Several countries, including Pakistan, have expressed the desire to learn from Sri Lanka’s experience in successfully fighting terrorism, according to Sri Lankan Army chief Jagath Jayasuriya.
Speaking at his Regimental Headquarters here on Thursday, Lieutenant-General Jayasuriya said the Army had no hesitation in sharing the knowledge with the armies of other countries.
The Army chief said, in his assessment, Sri Lanka’s military strength needed to be enhanced from the present 2,00,000 to 2,25,000. “The actual new recruits could be around 50,000 as for the last two-and-half years those eligible to retire were not permitted due to war.”
Lieutenant-General Jayasuriya said his endeavour would be to transform the Army to cope with post-conflict challenges.
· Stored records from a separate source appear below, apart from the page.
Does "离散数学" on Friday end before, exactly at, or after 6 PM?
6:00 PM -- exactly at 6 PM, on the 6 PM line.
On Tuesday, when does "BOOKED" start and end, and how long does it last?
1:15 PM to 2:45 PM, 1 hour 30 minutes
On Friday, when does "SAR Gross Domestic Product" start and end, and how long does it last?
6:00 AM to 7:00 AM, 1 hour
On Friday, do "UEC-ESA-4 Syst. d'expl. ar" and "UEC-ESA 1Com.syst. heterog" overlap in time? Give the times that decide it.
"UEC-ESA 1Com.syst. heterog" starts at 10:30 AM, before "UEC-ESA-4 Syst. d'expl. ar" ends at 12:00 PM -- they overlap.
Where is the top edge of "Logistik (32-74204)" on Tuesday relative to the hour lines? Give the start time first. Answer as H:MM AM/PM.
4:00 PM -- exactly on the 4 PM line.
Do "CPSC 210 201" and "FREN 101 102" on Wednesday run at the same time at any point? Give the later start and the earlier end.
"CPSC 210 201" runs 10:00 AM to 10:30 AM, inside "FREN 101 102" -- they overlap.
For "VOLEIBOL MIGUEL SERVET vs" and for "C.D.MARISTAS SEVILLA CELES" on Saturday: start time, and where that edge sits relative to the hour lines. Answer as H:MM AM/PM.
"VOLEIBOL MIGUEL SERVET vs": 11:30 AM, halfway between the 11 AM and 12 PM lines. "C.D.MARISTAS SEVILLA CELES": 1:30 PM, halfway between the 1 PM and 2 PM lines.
He said the Army would soon send more of its engineers for additional de-mining work. “I have already sent 400 engineering troops for de-mining and I am sending more battalions to be trained in ‘humanitarian de-mining,’” he said and added that the military did not have a precise estimate of land mines planted by the LTTE. “An area about 3,100 square miles [8,000 sq.km.], including Mannar, Kilinochchi, Mullaithivu and parts of Jaffna districts, must be de-mined before it will be safe enough for the Tamils to return. Without de-mining, I don’t think we can take a chance,” said the General. “We have four international non-governmental organisations helping us now and I want to use mechanised mine clearing to speed up the process,” he added.
The government is committed to a 180-day programme for rehabilitation but holds that there is no way the war-displaced can return immediately as the areas, which were earlier under the control of the LTTE, are heavily mined and basic infrastructure is in rubble.
It also emphasises the need to weed out remaining Tiger cadres from among the civilians.